=== Short problem ===
Copy out all of the data below, switching every "Markdown bold" to "bold type" and leaving everything else unchanged.

=== Given data ===
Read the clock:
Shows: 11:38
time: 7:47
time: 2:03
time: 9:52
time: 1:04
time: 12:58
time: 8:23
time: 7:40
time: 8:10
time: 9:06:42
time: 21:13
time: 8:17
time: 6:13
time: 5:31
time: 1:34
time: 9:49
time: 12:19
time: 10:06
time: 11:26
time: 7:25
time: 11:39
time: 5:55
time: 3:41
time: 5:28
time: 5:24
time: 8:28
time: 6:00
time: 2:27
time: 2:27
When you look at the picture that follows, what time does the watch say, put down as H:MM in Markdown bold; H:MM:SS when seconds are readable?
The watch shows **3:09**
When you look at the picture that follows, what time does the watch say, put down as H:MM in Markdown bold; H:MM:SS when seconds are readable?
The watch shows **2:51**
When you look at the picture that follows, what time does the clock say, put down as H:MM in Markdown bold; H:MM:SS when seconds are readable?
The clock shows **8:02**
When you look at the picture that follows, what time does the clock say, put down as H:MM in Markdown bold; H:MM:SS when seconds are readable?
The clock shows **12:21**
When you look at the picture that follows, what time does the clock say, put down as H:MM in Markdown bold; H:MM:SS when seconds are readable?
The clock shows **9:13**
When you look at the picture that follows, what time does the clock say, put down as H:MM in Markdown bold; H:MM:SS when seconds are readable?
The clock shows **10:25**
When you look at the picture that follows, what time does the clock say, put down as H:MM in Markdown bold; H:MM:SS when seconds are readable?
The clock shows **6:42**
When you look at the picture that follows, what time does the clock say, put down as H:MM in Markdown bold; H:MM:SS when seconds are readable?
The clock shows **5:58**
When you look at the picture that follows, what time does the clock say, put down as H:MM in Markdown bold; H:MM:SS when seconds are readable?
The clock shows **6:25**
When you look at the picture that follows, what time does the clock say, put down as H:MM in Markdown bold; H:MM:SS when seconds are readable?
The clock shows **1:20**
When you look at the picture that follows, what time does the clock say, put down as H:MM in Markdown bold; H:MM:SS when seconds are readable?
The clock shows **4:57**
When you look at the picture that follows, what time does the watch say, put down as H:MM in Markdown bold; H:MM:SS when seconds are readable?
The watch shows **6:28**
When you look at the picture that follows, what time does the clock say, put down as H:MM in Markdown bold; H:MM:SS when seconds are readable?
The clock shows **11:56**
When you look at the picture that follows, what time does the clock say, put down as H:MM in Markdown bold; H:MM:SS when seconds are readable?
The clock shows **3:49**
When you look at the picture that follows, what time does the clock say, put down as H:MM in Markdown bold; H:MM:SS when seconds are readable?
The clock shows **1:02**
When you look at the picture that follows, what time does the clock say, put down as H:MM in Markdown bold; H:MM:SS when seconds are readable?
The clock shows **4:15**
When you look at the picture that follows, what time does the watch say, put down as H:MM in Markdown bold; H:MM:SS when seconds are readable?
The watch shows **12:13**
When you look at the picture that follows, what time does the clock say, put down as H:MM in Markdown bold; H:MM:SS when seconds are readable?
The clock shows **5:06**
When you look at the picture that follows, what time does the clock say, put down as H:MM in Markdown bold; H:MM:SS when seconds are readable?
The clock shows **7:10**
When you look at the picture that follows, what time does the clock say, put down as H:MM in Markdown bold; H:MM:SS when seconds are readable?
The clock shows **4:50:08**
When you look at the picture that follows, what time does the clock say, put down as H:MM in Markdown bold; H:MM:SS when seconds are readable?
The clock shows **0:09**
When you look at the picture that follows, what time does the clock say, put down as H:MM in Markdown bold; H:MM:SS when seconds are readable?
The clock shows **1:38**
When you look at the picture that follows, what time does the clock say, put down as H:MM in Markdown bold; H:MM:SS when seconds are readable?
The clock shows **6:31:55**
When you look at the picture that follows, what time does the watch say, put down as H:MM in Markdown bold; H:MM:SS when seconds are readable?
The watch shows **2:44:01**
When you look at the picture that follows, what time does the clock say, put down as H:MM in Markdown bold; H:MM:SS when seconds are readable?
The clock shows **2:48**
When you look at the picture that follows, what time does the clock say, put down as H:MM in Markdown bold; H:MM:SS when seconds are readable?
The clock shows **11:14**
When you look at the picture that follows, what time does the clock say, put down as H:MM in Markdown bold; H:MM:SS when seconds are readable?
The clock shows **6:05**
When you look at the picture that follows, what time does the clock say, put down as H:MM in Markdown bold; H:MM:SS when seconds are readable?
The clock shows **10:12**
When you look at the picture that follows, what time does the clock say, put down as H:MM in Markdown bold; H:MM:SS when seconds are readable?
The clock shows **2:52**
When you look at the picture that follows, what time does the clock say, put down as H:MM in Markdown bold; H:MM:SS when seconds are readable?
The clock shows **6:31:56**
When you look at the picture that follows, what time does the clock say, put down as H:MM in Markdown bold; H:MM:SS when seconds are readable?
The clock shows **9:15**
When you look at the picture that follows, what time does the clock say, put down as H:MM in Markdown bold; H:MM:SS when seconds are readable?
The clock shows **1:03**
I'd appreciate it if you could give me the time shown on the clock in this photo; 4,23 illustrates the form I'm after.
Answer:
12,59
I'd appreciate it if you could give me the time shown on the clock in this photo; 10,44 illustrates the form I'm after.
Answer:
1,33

=== Task result ===
Read the clock:
Shows: 11:38
time: 7:47
time: 2:03
time: 9:52
time: 1:04
time: 12:58
time: 8:23
time: 7:40
time: 8:10
time: 9:06:42
time: 21:13
time: 8:17
time: 6:13
time: 5:31
time: 1:34
time: 9:49
time: 12:19
time: 10:06
time: 11:26
time: 7:25
time: 11:39
time: 5:55
time: 3:41
time: 5:28
time: 5:24
time: 8:28
time: 6:00
time: 2:27
time: 2:27
When you look at the picture that follows, what time does the watch say, put down as H:MM in bold type; H:MM:SS when seconds are readable?
The watch shows **3:09**
When you look at the picture that follows, what time does the watch say, put down as H:MM in bold type; H:MM:SS when seconds are readable?
The watch shows **2:51**
When you look at the picture that follows, what time does the clock say, put down as H:MM in bold type; H:MM:SS when seconds are readable?
The clock shows **8:02**
When you look at the picture that follows, what time does the clock say, put down as H:MM in bold type; H:MM:SS when seconds are readable?
The clock shows **12:21**
When you look at the picture that follows, what time does the clock say, put down as H:MM in bold type; H:MM:SS when seconds are readable?
The clock shows **9:13**
When you look at the picture that follows, what time does the clock say, put down as H:MM in bold type; H:MM:SS when seconds are readable?
The clock shows **10:25**
When you look at the picture that follows, what time does the clock say, put down as H:MM in bold type; H:MM:SS when seconds are readable?
The clock shows **6:42**
When you look at the picture that follows, what time does the clock say, put down as H:MM in bold type; H:MM:SS when seconds are readable?
The clock shows **5:58**
When you look at the picture that follows, what time does the clock say, put down as H:MM in bold type; H:MM:SS when seconds are readable?
The clock shows **6:25**
When you look at the picture that follows, what time does the clock say, put down as H:MM in bold type; H:MM:SS when seconds are readable?
The clock shows **1:20**
When you look at the picture that follows, what time does the clock say, put down as H:MM in bold type; H:MM:SS when seconds are readable?
The clock shows **4:57**
When you look at the picture that follows, what time does the watch say, put down as H:MM in bold type; H:MM:SS when seconds are readable?
The watch shows **6:28**
When you look at the picture that follows, what time does the clock say, put down as H:MM in bold type; H:MM:SS when seconds are readable?
The clock shows **11:56**
When you look at the picture that follows, what time does the clock say, put down as H:MM in bold type; H:MM:SS when seconds are readable?
The clock shows **3:49**
When you look at the picture that follows, what time does the clock say, put down as H:MM in bold type; H:MM:SS when seconds are readable?
The clock shows **1:02**
When you look at the picture that follows, what time does the clock say, put down as H:MM in bold type; H:MM:SS when seconds are readable?
The clock shows **4:15**
When you look at the picture that follows, what time does the watch say, put down as H:MM in bold type; H:MM:SS when seconds are readable?
The watch shows **12:13**
When you look at the picture that follows, what time does the clock say, put down as H:MM in bold type; H:MM:SS when seconds are readable?
The clock shows **5:06**
When you look at the picture that follows, what time does the clock say, put down as H:MM in bold type; H:MM:SS when seconds are readable?
The clock shows **7:10**
When you look at the picture that follows, what time does the clock say, put down as H:MM in bold type; H:MM:SS when seconds are readable?
The clock shows **4:50:08**
When you look at the picture that follows, what time does the clock say, put down as H:MM in bold type; H:MM:SS when seconds are readable?
The clock shows **0:09**
When you look at the picture that follows, what time does the clock say, put down as H:MM in bold type; H:MM:SS when seconds are readable?
The clock shows **1:38**
When you look at the picture that follows, what time does the clock say, put down as H:MM in bold type; H:MM:SS when seconds are readable?
The clock shows **6:31:55**
When you look at the picture that follows, what time does the watch say, put down as H:MM in bold type; H:MM:SS when seconds are readable?
The watch shows **2:44:01**
When you look at the picture that follows, what time does the clock say, put down as H:MM in bold type; H:MM:SS when seconds are readable?
The clock shows **2:48**
When you look at the picture that follows, what time does the clock say, put down as H:MM in bold type; H:MM:SS when seconds are readable?
The clock shows **11:14**
When you look at the picture that follows, what time does the clock say, put down as H:MM in bold type; H:MM:SS when seconds are readable?
The clock shows **6:05**
When you look at the picture that follows, what time does the clock say, put down as H:MM in bold type; H:MM:SS when seconds are readable?
The clock shows **10:12**
When you look at the picture that follows, what time does the clock say, put down as H:MM in bold type; H:MM:SS when seconds are readable?
The clock shows **2:52**
When you look at the picture that follows, what time does the clock say, put down as H:MM in bold type; H:MM:SS when seconds are readable?
The clock shows **6:31:56**
When you look at the picture that follows, what time does the clock say, put down as H:MM in bold type; H:MM:SS when seconds are readable?
The clock shows **9:15**
When you look at the picture that follows, what time does the clock say, put down as H:MM in bold type; H:MM:SS when seconds are readable?
The clock shows **1:03**
I'd appreciate it if you could give me the time shown on the clock in this photo; 4,23 illustrates the form I'm after.
Answer:
12,59
I'd appreciate it if you could give me the time shown on the clock in this photo; 10,44 illustrates the form I'm after.
Answer:
1,33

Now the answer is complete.